We got distracted by those bunnies in the beginning, but we eventually went into the learning mode. Rossi started off with a real German this time. We learned these personal pronouns and the right irregular be-verb for each of those pronouns.

Ich(I), Du(you), Er/Sie/Es(he/she/it), Wir(we), Sie(they), and another Sie for a formal “you.”

Ich bin, Du bist, Er/Sie/Es ist, Wir sind, Sie sind.

I have early learned these a couple of years ago, but since I forgot most of them, it was really fun to learn German again and to see how similar they are from English – it was much easier to understand than other languages.

Then it moved to my turn again, and this time I brought a presentation with me. I also told them some little history and basic cultures about Korea, and told them how we got separated into South and North as I was going through history stuff. Then like everybody wanted, I showed some of my own ways to distinguish who are Korean, Chinese, and Japanese when people see Asians. I usually look at their hairstyles and what they wear. They are not always right, but I can mostly see who’s from who by that, so I thought it would be a good tip for my group!

German-Korean meeting #1

There are four people in our group – Yen from Vietnam, Egi from Greece, Rossi from Germany, and me Eddie (Seung Yub) from South Korea. We have four nationalities in our group, but we focus more on learning Korean and German languages and cultures.

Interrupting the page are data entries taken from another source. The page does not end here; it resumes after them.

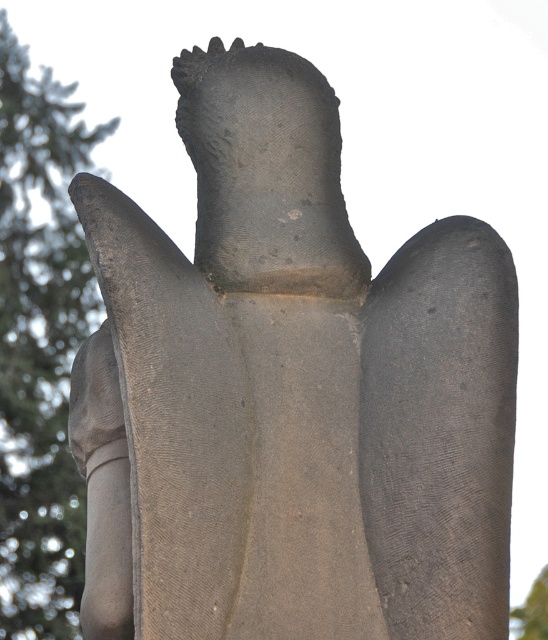
Question: Can you confirm if matte gray hand at left is wider than green leafy tree at upper left?

Choices:
 (A) yes
 (B) no

Answer: (A)

Question: Which of the following is the farthest from the observer?

Choices:
 (A) green textured tree at left
 (B) matte gray hand at left

Answer: (A)

Question: Is green textured tree at left below matte gray hand at left?

Choices:
 (A) yes
 (B) no

Answer: (B)

Question: Which point appears farthest from the camera in this image?

Choices:
 (A) (79, 369)
 (B) (47, 442)
 (C) (511, 627)

Answer: (C)

Question: Among these points, which one is farthest from the camera?

Choices:
 (A) (528, 618)
 (B) (75, 364)

Answer: (A)

Question: Is green textured tree at left positioned in front of matte gray hand at left?

Choices:
 (A) no
 (B) yes

Answer: (A)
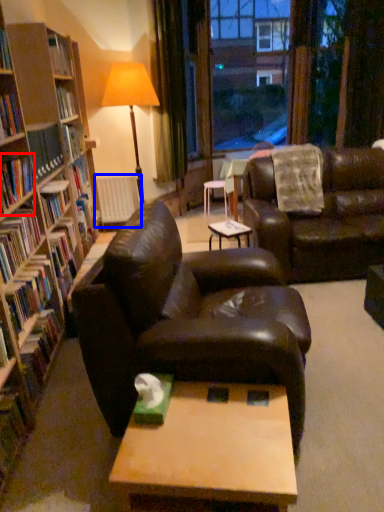
Question: Which of the following is the closest to the observer, book (highlighted by a red box) or radiator (highlighted by a blue box)?

Choices:
 (A) book
 (B) radiator

Answer: (A)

We first started with talking about what we were going to learn, and all the details about further plans like the time and the places we meet.

After that, Rossi and I had the first lessons. Rossi went first with a nicely prepared presentation. He had a great presentation about basic information about Germany such as German history, stereotypes, and cultures. I was always so interest on this nation Germany and their cultures and history, so this was such a great topic to start with for me. I do not know how others thought about this, but it was good to know little bit about what happened to Germany in the past and the true and false things that people thought about Germany!

And then I continued with my stuff. I didn’t prepare any presentation, but I decided to teach them some basic korean alphabets, because we use a completely different alphabets and it wouldn’t be possible to learn korean language if they didn’t know the alphabets.

I have done teaching Korean for a couple of times in the past, but I realized that teaching a language is a difficult thing to do. But gladly Rossi and Yen were already pretty familiar with Korean alphabets, so it seemed like they could handle it, but for Egi, it was a total new thing to learn for her, and I could see she was having a hard time reading my handwritings and understanding everything.

After I finished mine, we asked Egi to teach us some Greek alphabets, and she wrote all of them down. There were many familiar looking alphabets from Math and Physics classes. It was interesting, but still really difficult. I could then understand how Egi felt about learning my alphabets.